-->

Menegakkan Keadilan Hukum dengan Nurani

Keadilan sering dimaknai dengan al musawah (persamaan) dan al qisth (seimbang). Inilah salah satu sendi ajaran Islam. Dalam bidang hukum, keadilan mesti mencakup semua orang tanpa terkecuali. Rasulullah dalam sebuah kesempatan dengan tegas mengungkapkan. “Demi Allah, seandainya Fatimah binti Muhammad mencuri, akan aku potong tangannya." (HR Muttafaq 'alaih). Pernyataan yang mengisyaratkan tidak ada seorang pun yang kebal hukum, termasuk keluarga Rasulullah.

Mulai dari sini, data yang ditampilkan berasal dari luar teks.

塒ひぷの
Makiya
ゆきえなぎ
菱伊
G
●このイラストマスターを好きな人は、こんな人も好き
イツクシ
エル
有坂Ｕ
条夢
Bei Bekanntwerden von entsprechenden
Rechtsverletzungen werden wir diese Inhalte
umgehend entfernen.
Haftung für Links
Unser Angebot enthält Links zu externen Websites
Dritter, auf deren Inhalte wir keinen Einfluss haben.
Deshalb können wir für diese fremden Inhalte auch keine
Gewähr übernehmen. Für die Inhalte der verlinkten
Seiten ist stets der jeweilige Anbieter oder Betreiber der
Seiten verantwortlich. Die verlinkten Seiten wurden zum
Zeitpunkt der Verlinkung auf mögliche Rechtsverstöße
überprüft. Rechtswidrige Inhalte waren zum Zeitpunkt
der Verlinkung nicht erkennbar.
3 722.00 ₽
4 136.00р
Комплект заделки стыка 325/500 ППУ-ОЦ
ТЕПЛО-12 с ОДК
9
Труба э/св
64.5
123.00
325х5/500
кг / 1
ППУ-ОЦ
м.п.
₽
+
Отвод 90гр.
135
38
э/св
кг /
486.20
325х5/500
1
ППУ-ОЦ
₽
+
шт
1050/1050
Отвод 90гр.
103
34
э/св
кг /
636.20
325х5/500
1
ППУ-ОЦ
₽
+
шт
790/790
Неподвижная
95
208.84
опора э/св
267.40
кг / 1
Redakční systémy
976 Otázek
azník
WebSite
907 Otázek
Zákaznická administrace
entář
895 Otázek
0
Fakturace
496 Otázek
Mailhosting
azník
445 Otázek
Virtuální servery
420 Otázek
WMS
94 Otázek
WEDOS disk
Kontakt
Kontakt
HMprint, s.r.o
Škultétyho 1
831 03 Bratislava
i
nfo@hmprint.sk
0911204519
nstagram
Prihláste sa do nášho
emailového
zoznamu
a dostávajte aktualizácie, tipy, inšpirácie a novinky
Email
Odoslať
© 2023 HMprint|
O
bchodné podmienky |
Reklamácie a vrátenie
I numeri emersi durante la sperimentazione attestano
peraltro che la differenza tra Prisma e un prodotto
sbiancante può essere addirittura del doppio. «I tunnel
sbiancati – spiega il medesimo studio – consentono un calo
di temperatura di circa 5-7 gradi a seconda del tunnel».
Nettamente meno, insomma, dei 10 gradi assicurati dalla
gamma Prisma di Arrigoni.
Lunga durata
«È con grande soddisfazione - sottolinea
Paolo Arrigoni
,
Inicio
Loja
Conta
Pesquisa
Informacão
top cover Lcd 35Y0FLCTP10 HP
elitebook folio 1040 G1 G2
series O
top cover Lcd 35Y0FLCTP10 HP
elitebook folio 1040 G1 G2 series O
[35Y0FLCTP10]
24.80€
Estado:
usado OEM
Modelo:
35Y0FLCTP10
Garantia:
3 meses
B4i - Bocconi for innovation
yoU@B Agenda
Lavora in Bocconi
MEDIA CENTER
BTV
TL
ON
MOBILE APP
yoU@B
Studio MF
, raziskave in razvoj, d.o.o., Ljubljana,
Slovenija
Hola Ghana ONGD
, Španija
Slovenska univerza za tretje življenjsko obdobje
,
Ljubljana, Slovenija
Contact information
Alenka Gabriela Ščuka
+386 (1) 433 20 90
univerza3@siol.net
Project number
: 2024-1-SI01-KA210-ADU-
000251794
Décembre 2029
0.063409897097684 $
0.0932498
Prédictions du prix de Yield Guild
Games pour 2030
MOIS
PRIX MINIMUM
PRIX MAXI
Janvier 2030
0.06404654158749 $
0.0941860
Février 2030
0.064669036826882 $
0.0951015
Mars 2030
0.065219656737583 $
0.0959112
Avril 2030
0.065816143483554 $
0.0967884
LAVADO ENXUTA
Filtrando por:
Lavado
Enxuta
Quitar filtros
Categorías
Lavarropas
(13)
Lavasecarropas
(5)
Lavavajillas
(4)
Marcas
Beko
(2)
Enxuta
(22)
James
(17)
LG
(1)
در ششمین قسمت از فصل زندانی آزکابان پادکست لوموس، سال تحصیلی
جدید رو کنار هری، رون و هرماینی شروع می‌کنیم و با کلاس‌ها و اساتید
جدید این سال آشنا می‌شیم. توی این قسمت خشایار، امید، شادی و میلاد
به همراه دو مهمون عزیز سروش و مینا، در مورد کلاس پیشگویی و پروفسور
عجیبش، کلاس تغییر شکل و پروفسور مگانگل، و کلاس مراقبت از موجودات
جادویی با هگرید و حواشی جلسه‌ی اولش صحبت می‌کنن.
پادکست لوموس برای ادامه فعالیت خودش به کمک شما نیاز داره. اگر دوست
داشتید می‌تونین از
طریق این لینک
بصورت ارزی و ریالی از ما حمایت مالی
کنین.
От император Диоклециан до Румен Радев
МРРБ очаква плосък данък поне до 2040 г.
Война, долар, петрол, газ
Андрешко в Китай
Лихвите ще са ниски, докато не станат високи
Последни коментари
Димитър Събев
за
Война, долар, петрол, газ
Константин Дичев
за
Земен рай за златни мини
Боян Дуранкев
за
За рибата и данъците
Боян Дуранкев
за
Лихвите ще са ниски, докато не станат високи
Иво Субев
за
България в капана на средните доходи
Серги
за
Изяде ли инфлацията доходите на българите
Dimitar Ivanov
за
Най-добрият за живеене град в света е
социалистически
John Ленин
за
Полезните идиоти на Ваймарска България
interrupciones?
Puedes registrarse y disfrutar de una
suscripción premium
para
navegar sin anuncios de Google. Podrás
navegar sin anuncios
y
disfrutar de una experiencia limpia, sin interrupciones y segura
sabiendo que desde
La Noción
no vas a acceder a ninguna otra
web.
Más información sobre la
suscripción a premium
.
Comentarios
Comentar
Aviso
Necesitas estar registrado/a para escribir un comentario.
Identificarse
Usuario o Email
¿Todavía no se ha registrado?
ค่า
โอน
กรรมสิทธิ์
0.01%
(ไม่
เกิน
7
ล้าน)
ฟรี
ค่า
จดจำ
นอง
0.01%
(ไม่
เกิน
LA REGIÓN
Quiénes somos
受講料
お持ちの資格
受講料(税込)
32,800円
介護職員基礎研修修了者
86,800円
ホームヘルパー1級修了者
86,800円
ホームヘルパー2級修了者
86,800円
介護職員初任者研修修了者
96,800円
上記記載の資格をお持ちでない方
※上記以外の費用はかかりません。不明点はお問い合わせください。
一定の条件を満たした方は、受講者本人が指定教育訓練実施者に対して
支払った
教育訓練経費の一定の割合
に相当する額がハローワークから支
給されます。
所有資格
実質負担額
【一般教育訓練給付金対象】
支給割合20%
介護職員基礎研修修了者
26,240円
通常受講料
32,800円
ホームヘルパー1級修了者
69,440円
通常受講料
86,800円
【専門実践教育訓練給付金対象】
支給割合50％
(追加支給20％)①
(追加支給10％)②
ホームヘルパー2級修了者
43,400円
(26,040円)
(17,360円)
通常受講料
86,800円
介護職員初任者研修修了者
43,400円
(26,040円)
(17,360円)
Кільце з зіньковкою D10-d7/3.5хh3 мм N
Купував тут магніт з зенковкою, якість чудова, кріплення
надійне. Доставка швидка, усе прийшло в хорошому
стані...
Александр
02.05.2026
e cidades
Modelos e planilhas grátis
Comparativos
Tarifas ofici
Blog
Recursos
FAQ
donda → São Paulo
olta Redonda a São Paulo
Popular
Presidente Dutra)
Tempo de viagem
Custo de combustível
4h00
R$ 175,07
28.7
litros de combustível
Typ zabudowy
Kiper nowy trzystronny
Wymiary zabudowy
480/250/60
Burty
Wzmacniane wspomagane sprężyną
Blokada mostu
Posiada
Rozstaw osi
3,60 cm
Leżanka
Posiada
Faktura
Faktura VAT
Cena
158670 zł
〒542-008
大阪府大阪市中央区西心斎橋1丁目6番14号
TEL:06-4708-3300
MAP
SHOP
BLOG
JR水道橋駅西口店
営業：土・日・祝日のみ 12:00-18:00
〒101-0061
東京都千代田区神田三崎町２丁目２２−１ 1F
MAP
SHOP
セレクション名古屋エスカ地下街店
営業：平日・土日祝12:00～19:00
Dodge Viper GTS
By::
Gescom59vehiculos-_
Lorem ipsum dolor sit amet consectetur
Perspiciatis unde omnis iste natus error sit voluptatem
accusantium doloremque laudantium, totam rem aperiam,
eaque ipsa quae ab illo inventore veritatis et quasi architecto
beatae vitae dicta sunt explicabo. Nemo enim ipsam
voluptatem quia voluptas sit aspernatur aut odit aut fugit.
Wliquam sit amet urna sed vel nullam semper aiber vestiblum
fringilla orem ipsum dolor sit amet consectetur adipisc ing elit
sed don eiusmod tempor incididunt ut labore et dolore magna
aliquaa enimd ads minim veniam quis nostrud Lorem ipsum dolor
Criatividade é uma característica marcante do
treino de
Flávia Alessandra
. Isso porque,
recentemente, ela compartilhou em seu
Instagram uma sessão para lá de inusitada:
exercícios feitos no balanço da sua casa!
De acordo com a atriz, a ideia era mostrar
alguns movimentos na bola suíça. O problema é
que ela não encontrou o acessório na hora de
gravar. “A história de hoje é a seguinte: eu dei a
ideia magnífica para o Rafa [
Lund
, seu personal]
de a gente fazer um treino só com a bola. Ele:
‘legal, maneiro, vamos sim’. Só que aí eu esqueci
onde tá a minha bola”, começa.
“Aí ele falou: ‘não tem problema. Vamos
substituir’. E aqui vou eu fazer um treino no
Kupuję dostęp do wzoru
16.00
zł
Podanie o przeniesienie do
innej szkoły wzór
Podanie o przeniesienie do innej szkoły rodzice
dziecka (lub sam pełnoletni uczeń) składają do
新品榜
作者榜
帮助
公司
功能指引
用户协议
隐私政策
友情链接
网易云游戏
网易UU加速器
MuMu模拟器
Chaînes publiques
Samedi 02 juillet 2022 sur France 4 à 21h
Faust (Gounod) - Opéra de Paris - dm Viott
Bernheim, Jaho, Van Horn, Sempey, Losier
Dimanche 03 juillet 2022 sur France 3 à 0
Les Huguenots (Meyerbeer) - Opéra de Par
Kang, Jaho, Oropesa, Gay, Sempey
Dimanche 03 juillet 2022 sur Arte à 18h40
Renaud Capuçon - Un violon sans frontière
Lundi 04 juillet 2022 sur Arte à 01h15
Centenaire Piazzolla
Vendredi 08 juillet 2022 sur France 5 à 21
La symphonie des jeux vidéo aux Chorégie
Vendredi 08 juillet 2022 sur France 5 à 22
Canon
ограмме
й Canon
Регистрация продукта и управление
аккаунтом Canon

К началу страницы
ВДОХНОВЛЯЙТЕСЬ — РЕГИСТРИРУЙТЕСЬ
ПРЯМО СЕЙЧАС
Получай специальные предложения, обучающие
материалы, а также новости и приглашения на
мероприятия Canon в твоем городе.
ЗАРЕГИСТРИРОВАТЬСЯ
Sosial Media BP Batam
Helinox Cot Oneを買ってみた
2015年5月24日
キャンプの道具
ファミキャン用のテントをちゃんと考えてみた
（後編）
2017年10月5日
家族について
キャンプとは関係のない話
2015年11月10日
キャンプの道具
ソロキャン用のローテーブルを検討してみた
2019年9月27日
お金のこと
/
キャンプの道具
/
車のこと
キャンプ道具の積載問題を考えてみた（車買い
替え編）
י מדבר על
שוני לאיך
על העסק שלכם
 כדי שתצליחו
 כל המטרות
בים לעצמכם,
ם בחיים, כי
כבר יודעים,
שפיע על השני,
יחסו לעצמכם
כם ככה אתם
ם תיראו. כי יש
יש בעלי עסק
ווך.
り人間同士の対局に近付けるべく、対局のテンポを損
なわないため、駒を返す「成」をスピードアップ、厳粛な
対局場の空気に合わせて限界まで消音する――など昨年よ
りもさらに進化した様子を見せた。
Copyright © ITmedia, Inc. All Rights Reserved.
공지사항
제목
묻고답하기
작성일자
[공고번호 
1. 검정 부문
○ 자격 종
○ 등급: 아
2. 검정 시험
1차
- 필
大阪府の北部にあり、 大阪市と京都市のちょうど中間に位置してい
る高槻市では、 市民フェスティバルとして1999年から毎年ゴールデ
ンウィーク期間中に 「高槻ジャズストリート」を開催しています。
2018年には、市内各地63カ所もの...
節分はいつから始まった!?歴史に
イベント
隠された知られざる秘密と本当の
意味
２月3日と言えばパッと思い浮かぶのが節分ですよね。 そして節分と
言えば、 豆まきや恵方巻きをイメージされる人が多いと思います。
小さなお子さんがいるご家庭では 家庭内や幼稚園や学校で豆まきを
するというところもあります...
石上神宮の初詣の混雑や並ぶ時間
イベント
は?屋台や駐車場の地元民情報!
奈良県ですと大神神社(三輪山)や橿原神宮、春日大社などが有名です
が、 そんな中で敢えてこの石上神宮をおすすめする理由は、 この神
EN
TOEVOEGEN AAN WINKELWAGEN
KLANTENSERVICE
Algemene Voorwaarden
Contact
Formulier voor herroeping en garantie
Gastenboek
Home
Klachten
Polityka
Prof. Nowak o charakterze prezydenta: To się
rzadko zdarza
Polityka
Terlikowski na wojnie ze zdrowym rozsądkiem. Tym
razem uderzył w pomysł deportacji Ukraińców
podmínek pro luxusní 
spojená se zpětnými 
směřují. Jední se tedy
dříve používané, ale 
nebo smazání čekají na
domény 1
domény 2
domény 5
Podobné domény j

Bahkan seorang pun harus berlaku adil terhadap dirinya sendiri, “Wahai orang-orang yang beriman, jadilah kamu orang yang benar-benar menegakkan keadilan, menjadi saksi karena Allah biarpun terhadap dirimu sendiri atau ibu bapa dan kaum kerabatnu.” (An Nisaa’ [4]: 135)

Kebencian terhadap suatu kaum, tidak bisa dijadikan alasan mengabaikan keadilan. “Dan janganlah sekali-kali kebencianmu pada suatu kaum, mendorong kamu untuk berlaku tidak adil. Berlaku adillah karena adil itu lebih dekat kepada taqwa.” (Al Maidah [5]: 8)

Tetapi keadilan hukum menurut Islam tidak terpancang sepenuhnya terhadap teks perundangan yang telah ditetapkan dengan mengabaikan hati nurani dan rasa kemanusiaan. Islam memandang perlu merunut sebab seorang melanggar hukum. Seorang pencuri yang terbukti bersalah menurut Islam diberi hukuman potong tangan. Meski demikian harus ditelusuri apa penyebab ia mencuri. Jika itu dilakukan semata untuk mengatasi kelaparan, maka ia bisa di bebaskan. Demikianlah keadilan hukum diwujudkan dengan menyeluruh. Mempertimbangkan berbagai aspek yang berkaitan.

Lebih dari itu, hukum berlaku untuk siapa saja, untuk orang kaya atau miskin. Rakyat jelata maupun seorang raja. Baju keduniawian tidak mempengaruhi kedudukan seseorang di depan hukum. Ketika kaum Quraisy mengutus Usamah Zaid agar Rasulullah berkenan membebaskan seorang wanita bangsawan Quraisy dari Bani Makhzumiyah yang mencuri, Rasulullah menolaknya. 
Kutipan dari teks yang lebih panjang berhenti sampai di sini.